The issue was one of the themes discussed as the Malaysia International Islamic Financial Centre gathered a first-class group of the industry’s leading practitioners and scholars to hold one last discussion on the global outlook for Islamic finance services and the development of a common framework for practitioners. Data compiled by CIMB and released yesterday show that in the 18-month period during the financial crisis (September 2007 to May 2009) Islamic stocks outperformed conventional stocks by 7.2%. On a total return basis the outperformance was an even greater 10.2%.
“What the global financial crisis did was test the investment benefits of Islamic finance,” said Noripah Kamso, chief executive officer of CIMB Principal Islamic Asset Management. “And, in particular, it showed the Shar'iah equity class resilience in a downturn,” she said.
“There is finally a price advantage in the sukuk market,” added Rafe Haneef, managing director of HSBC Amanah. "Specific to the Malaysia market, there is a 5bp to 10bp price advantage for Islamic instruments,” he added. Hence, Islamic bonds, or sukuk, are an attractive investment option for both non-Muslim and Muslim investors.
With global Islamic markets expected to growth by 10% to 20%, the prospects remain cautiously bullish, although specialists also point to the need to develop much more in-depth mechanisms for risk assessment, taxation, and compliance as well as more robust legal and regulatory frameworks within active jurisdictions.
Sceptics of Islamic finance are also quick to note that seemingly circular discussions have been on the table for well over 30 years.
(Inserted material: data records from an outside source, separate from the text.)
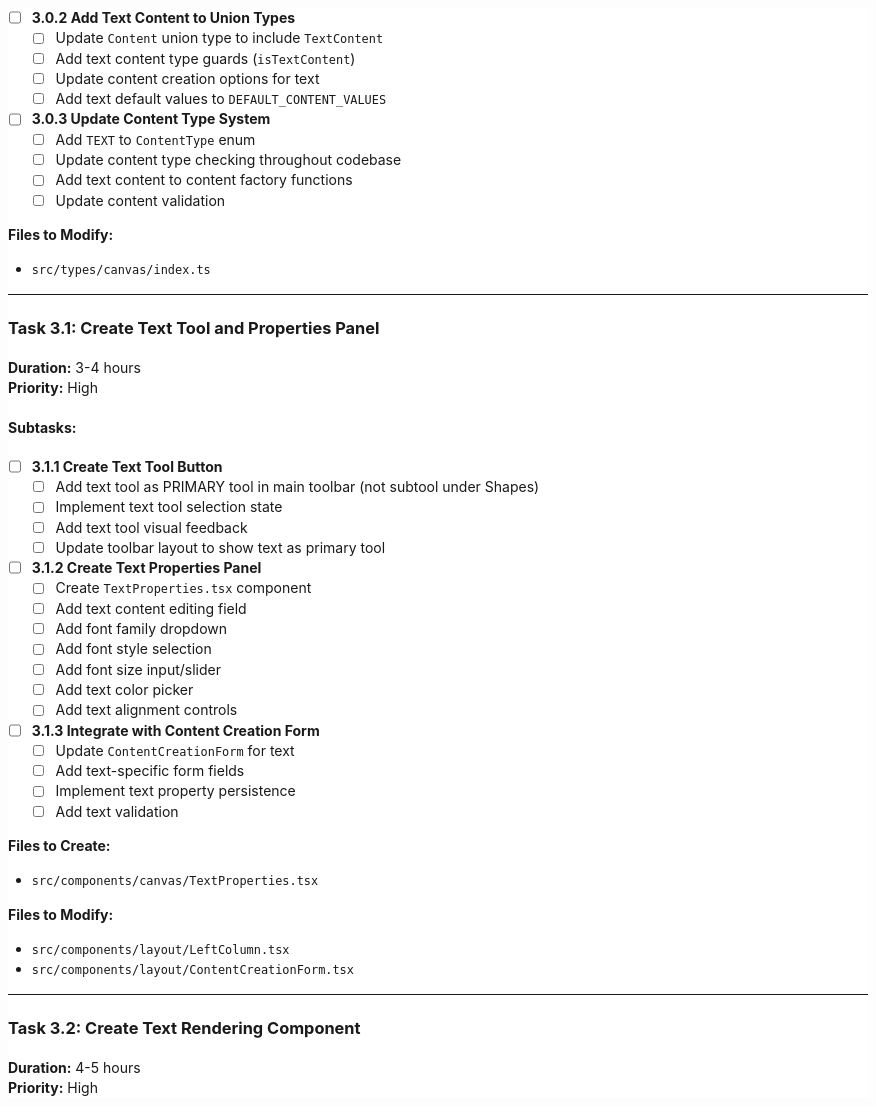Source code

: - [ ] **3.0.2 Add Text Content to Union Types**
  - [ ] Update `Content` union type to include `TextContent`
  - [ ] Add text content type guards (`isTextContent`)
  - [ ] Update content creation options for text
  - [ ] Add text default values to `DEFAULT_CONTENT_VALUES`

- [ ] **3.0.3 Update Content Type System**
  - [ ] Add `TEXT` to `ContentType` enum
  - [ ] Update content type checking throughout codebase
  - [ ] Add text content to content factory functions
  - [ ] Update content validation

**Files to Modify:**
- `src/types/canvas/index.ts`

---

### Task 3.1: Create Text Tool and Properties Panel
**Duration:** 3-4 hours  
**Priority:** High

#### Subtasks:
- [ ] **3.1.1 Create Text Tool Button**
  - [ ] Add text tool as PRIMARY tool in main toolbar (not subtool under Shapes)
  - [ ] Implement text tool selection state
  - [ ] Add text tool visual feedback
  - [ ] Update toolbar layout to show text as primary tool

- [ ] **3.1.2 Create Text Properties Panel**
  - [ ] Create `TextProperties.tsx` component
  - [ ] Add text content editing field
  - [ ] Add font family dropdown
  - [ ] Add font style selection
  - [ ] Add font size input/slider
  - [ ] Add text color picker
  - [ ] Add text alignment controls

- [ ] **3.1.3 Integrate with Content Creation Form**
  - [ ] Update `ContentCreationForm` for text
  - [ ] Add text-specific form fields
  - [ ] Implement text property persistence
  - [ ] Add text validation

**Files to Create:**
- `src/components/canvas/TextProperties.tsx`

**Files to Modify:**
- `src/components/layout/LeftColumn.tsx`
- `src/components/layout/ContentCreationForm.tsx`

---

### Task 3.2: Create Text Rendering Component
**Duration:** 4-5 hours  
**Priority:** High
However, taking into account that Islamic capital markets have only been in full operation for a fraction of the time of conventional markets, one could say that its rate of development has been, for the most part, healthy.
That said, even with a sound bill of health, the Islamic market still lacks the depth and infrastructure of the conventional market and with a very high level of liquidity in the system, it could possibly run the same risk as the conventional markets in their pre-crisis days.
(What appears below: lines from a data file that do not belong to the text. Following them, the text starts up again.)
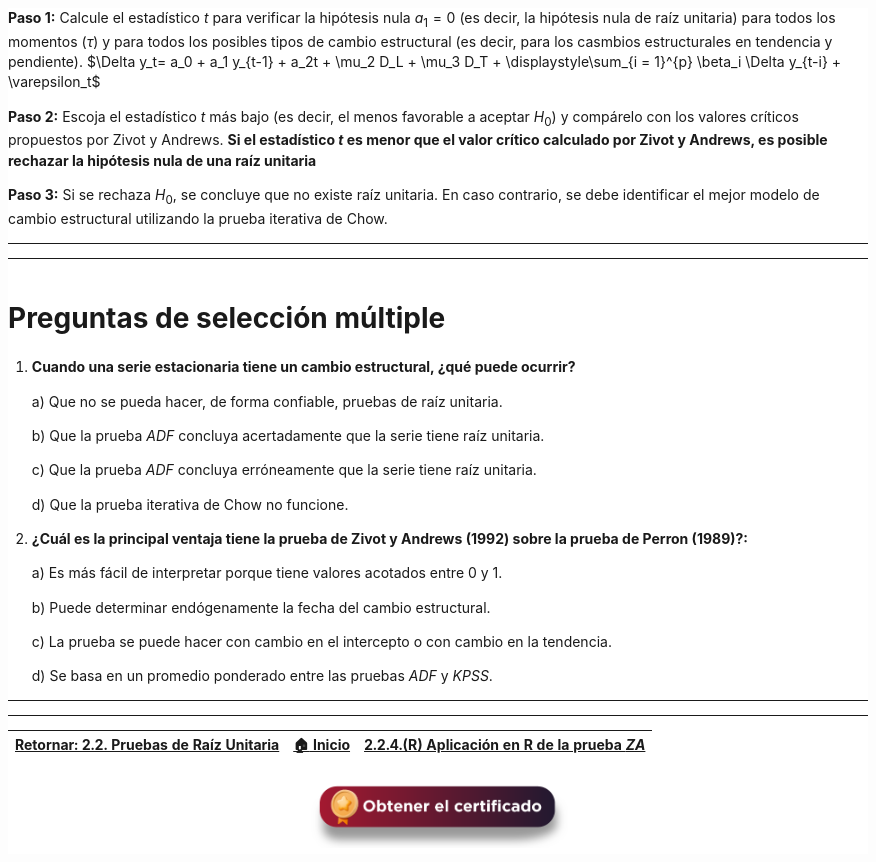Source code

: **Paso 1:** Calcule el estadístico $t$ para verificar la hipótesis nula $a_1=0$  (es decir, la hipótesis nula de raíz unitaria) para todos los momentos ($\tau$) y para todos los posibles tipos de cambio estructural (es decir, para los casmbios estructurales en tendencia y pendiente). $\Delta y_t= a_0 + a_1 y_{t-1} + a_2t + \mu_2 D_L + \mu_3 D_T + \displaystyle\sum_{i = 1}^{p} \beta_i \Delta y_{t-i} +  \varepsilon_t$

**Paso 2:** Escoja el estadístico $t$ más bajo (es decir, el menos favorable a aceptar $H_0$) y compárelo con los valores críticos propuestos por Zivot y Andrews. **Si el estadístico $t$ es menor que el valor crítico calculado por Zivot y Andrews, es posible rechazar la hipótesis nula de una raíz unitaria**

**Paso 3:** Si se rechaza $H_0$, se concluye que no existe raíz unitaria. En caso contrario, se debe identificar el mejor modelo de cambio estructural utilizando la prueba iterativa de Chow.

---
---
# Preguntas de selección múltiple

1. **Cuando una serie estacionaria tiene un cambio estructural, ¿qué puede ocurrir?**
 
   a) Que no se pueda hacer, de forma confiable, pruebas de raíz unitaria.

   b) Que la prueba $ADF$ concluya acertadamente que la serie tiene raíz unitaria.

   c) Que la prueba $ADF$ concluya erróneamente que la serie tiene raíz unitaria.

   d) Que la prueba iterativa de Chow no funcione.

2. **¿Cuál es la principal ventaja tiene la prueba de Zivot y Andrews (1992) sobre la prueba de Perron (1989)?:**
 
   a) Es más fácil de interpretar porque tiene valores acotados entre $0$ y $1$.

   b) Puede determinar endógenamente la fecha del cambio estructural.

   c) La prueba se puede hacer con cambio en el intercepto o con cambio en la tendencia.
   
   d) Se basa en un promedio ponderado entre las pruebas $ADF$ y $KPSS$.

---
---

| [Retornar: 2.2. Pruebas de Raíz Unitaria](../Readme.md) | [:house: Inicio](../../../README.md) | [2.2.4.(R) Aplicación en R de la prueba _ZA_](../Seccion02_02_04_R/Readme.md) |
|---------------------------------------------------------|--------------------------------------|---------------------------------------------------------------------------------------|

<div align="center"><a href="https://enlace-academico.escuelaing.edu.co/psc/FORMULARIO/EMPLOYEE/SA/c/EC_LOCALIZACION_RE.LC_FRM_ADMEDCO_FL.GBL" target="_blank"><img src="https://github.com/alvaroperdomo/World-Econometrics/blob/main/.icons/IconCEHBotonCertificado.png" alt="World-Econometrics" width="260" border="0" /></a></div>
And although the risk models embedded in Shar’iah law (risk share as opposed to risk transfer) can be a drawing card for investors to participate, this doesn't shake the fact that the lack of market development significantly caps the size of the market and limits the extent to which banking can be done.
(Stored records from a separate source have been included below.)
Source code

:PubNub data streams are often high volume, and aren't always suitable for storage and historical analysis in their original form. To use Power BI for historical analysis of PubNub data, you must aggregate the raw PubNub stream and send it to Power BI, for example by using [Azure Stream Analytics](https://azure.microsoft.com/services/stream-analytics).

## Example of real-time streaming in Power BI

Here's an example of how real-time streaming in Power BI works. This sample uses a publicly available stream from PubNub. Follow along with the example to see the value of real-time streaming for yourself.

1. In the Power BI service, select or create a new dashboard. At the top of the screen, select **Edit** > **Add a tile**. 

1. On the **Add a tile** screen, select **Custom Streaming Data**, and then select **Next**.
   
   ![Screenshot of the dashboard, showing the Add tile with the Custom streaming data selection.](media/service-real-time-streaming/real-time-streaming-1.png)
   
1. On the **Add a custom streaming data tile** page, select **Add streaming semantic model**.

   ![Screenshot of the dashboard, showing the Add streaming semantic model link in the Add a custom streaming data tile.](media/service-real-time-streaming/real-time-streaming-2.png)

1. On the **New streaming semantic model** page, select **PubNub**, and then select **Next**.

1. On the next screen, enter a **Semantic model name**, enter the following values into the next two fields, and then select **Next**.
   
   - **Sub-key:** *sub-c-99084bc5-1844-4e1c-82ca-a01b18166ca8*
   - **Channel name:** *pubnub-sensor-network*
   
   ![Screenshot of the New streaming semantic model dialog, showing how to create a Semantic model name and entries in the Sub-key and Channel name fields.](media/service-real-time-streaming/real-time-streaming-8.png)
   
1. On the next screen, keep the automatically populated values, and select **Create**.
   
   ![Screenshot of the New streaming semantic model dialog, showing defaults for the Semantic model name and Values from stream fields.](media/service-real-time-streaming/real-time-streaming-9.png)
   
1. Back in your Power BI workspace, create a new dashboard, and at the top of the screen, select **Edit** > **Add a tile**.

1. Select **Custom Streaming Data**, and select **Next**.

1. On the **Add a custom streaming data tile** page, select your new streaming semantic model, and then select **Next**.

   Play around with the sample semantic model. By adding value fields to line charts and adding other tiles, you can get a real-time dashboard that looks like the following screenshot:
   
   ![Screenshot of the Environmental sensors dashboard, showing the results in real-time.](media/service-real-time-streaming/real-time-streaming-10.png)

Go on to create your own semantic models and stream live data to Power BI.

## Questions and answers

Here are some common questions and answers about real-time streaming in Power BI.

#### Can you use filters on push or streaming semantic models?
Also, the bulk of Islamic finance is still very much concentrated to the Middle-East/Gulf countries and Southeast Asia, noted Steven Choy, president and chief executive officer at Cagamas, and Mushtak Parker, editor of Islamic Banking. With concentrated assets sitting in these two regions and added growth continuing to be packed into these two comparatively smaller markets, investors are faced with potential concentration risk if things do go south in these two regions.
To lessen the potential impact from such a scenario, an immediate move would be to make Islamic finance part of the mainstream in the frontier markets and hence widen the demographic profile of the Islamic finance franchise.
In order for this to happen, many speakers and specialists at the conference were in agreement that the term “ethical investment” must be picked up by non-Muslim countries. That would help these markets to open their thinking to the benefits of Islamic finance purely from a banking and performing asset point of view.
“This goes beyond ethical values,” said Daud Vicary, global leader of Islamic finance at Deloitte. “It’s about gaining recognition that Islamic finance is good for business.”
Whether the attendees of this week’s conference can go back to their respective jurisdictions and prove to their central banks and regulatory bodies that Islamic finance is, in fact, good for business has yet to be seen.
What is certainly assured is that the benefits are slowly outweighing the costs, as the pool of investors and the global reach trickles beyond the borders of Asia and the Middle East. Inroads have been made in countries such as Korea and Japan, which have only received theoretical mention at the inaugural meeting in 2008. Themed “opportunities for tomorrow", the four-day Global Islamic Finance Forum attracted 118 international speakers and 171 Shar’iah scholars, representing 47 countries, as well as a delegate pool of 1,500 stakeholders from the Islamic finance field.